Im Eingangsbereichs des Ludwigshafener Hauptbahnhofes findet sich noch eine Modelleisenbahnanlage, die seit der Umrüstung von D-Mark auf Euro keine Modernisierung oder Reinigung mehr erfahren zu haben scheint. Zumindest sieht man viele umgestürzte Bäume, kaputte Signale und Züge, die nicht weiterfahren können. Nun gut, vor diesem Hintergrund könnte das auch ein top aktuelle Modellandschaft sein; wenn da nicht der viele Staub wäre.

Am Gleise angekommen wird das Bild gleich vervollständigt. Eine 30 oder 40 Jahre alte Diesellok fährt ein, hinter sich allerdings modernere Waggons. Die scheinen nicht so fehleranfällig zu sein, wie die neuen Triebwagen mit Betriebssystem. 

Ich steige trotzdem ein und finde meinen Sitzplatz. Mein Sitznachbar nickt kurz und ist dann wieder mit dem Aufbau seiner Technik beschäftigt: iPhone, iPad sowie eine Smartwatch kann ich erkennen. Als er meine Uhr, eine Casio F-91W sieht – ja, die kann man noch kaufen – wird er doch neugierig und fragt, was die denn alles könne. Ich antworte: „Sie zeigt die Uhrzeit.“ Etwas irritiert schaut er zurück und fragt, was sie denn noch alles drauf habe. Nach einigem Überlegen meine ich: „Sie hat `nen eingebauten Wecker und ich glaube, auch eine Beleuchtung. Zudem kann man die Armbänder nachkaufen, wenn sie gerissen sind“. Ungläubig wendet er sich ab und wird bald sehr nervös. Es ist nämlich seine erste Fahrt mit dem IC und er wusste nicht, dass dieser an den Zweierplätzen keine Steckdose hat und es im ganzen Zug kein WLan gibt. Frustriert baut er die Hälfte seines Equipments ab, da es ohne WLan und kontinuierliche Stromzufuhr nicht zu funktionieren scheint. Ein wenig schadenfroh biete ich an, dass er auf meine Uhr schauen kann, wenn er die Uhrzeit wissen möchte. Die Batterie hält erfahrungsgemäß etwa zwei Jahre.

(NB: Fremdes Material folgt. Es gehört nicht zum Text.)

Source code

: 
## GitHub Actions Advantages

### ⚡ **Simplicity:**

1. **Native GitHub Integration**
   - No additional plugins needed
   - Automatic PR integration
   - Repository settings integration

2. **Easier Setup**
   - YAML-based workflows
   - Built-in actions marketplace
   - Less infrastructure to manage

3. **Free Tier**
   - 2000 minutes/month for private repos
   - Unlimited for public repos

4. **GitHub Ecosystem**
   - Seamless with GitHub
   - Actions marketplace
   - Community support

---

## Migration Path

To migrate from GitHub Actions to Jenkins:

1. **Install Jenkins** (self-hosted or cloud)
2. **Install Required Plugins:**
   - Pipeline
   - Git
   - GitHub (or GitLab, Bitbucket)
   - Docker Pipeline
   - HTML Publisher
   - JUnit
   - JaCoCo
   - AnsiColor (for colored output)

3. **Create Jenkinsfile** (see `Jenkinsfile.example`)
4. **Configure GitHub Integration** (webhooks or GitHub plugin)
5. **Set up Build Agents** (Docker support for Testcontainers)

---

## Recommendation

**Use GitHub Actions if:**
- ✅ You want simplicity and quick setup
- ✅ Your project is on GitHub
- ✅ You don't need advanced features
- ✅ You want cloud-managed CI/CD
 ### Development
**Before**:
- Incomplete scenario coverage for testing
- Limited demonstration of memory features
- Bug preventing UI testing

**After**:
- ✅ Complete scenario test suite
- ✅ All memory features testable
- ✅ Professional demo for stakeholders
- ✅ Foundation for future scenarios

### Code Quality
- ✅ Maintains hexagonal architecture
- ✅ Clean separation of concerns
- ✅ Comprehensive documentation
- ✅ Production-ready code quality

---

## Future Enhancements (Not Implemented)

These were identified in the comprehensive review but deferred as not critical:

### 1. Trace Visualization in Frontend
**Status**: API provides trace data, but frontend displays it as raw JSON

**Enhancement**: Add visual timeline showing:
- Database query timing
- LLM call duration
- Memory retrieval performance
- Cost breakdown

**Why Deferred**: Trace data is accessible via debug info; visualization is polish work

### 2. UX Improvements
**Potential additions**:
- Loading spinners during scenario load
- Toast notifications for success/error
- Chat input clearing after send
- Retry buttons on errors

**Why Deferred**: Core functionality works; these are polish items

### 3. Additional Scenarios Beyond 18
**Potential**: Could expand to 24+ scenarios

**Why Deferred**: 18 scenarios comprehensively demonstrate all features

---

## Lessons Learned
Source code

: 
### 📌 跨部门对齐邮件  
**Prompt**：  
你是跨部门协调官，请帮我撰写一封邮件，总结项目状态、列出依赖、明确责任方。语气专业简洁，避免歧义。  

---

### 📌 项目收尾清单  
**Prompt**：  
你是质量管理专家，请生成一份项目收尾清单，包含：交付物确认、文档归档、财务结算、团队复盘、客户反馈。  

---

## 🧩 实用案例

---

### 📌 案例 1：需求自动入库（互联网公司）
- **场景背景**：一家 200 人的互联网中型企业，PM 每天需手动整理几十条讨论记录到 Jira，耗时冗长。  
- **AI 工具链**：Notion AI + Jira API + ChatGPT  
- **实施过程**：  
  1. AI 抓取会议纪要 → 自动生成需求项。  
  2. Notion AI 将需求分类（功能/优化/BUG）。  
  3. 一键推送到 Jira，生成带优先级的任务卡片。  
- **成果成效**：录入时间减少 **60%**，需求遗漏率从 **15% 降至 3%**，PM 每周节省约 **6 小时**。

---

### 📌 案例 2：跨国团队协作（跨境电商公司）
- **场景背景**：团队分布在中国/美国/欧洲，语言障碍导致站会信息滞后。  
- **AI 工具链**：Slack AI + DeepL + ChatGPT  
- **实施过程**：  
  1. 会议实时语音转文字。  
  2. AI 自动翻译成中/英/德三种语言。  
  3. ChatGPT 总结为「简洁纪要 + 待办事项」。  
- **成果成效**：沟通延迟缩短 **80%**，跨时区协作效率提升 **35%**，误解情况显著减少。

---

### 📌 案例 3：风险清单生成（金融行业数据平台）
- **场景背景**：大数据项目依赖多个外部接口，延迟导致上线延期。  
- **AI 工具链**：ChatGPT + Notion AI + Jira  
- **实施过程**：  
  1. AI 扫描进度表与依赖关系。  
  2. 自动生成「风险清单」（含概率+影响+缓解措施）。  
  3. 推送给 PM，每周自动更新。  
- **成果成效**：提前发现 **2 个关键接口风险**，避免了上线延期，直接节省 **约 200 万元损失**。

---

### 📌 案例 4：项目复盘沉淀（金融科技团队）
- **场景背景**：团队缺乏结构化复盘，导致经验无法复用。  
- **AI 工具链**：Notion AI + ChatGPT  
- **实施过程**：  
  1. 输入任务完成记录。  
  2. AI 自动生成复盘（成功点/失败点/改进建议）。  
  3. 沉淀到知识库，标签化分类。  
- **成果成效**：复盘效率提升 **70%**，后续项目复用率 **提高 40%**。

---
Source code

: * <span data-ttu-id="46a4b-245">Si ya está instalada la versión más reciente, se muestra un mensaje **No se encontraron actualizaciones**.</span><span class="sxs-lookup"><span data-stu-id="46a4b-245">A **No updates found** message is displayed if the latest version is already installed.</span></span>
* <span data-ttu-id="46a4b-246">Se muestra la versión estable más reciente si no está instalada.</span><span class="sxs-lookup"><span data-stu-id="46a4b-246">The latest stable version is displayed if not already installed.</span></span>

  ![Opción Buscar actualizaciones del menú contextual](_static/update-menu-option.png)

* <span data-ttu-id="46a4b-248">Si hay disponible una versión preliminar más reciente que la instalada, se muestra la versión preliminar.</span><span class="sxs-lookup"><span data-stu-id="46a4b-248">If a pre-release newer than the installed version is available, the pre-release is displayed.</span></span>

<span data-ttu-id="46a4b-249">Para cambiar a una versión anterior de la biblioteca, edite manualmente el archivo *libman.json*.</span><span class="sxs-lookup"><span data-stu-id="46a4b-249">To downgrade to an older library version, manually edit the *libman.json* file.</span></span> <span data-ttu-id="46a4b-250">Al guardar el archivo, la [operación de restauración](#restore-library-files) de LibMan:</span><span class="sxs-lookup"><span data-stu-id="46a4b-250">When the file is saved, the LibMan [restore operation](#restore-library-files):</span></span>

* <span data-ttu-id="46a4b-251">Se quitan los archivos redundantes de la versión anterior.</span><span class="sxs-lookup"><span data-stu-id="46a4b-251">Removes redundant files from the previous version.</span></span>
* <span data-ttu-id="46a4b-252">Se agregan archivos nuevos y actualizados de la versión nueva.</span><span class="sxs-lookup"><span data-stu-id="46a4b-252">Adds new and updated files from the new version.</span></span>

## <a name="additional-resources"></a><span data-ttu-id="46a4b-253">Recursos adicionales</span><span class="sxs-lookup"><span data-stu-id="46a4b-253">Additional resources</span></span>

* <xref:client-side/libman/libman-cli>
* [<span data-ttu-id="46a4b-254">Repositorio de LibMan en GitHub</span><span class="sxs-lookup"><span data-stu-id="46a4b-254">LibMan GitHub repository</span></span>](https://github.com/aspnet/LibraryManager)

Manchmal macht es vielleicht doch Sinn, nicht alles sofort zu verschrotten. Vielleicht haben die Uralt-Triebwagen bei der Bahn ja System, weil sie vielleicht weniger fehleranfällig sind und man nur so noch einigermaßen pünktlich ist. Ich überlege, der Bahn im Rahmen ihrer Pünktlichkeitsoffensive die Nutzung von Dampflokomotiven zu empfehlen. Immerhin erreichte am 11. Mai 1936 die Schnellzuglokomotive 05 002 auf der Strecke von Berlin nach Hamburg 200,4 km/h. Aber das dürfte vor dem Hintergrund der angestrebten CO2-Neutralität wohl nicht zu realisieren sein.
Zumindest schätze ich meine zuverlässige alte Casio-Uhr etwas mehr und überlege, das Modell mit dem eingebauten Taschenrechner zu kaufen. Das war zu Schulzeiten während der Mathematikstunden ein großer Traum.

Außerdem liege ich damit wieder voll im Trend. Während die oftmals selbsternannten Zeit- und Optimierungsberater ihren Opfern in den 90ern geraten haben, ihre Uhren abzulegen, um nicht mehr so gestresst zu sein, raten Sie heute wieder dazu, Uhren zu tragen. Das soll dabei helfen, bei jedem Blick auf die Zeitanzeige des Smartphones nicht auch gleich zwanghaft als WhatsApps, Tweeds und Mails zu checken.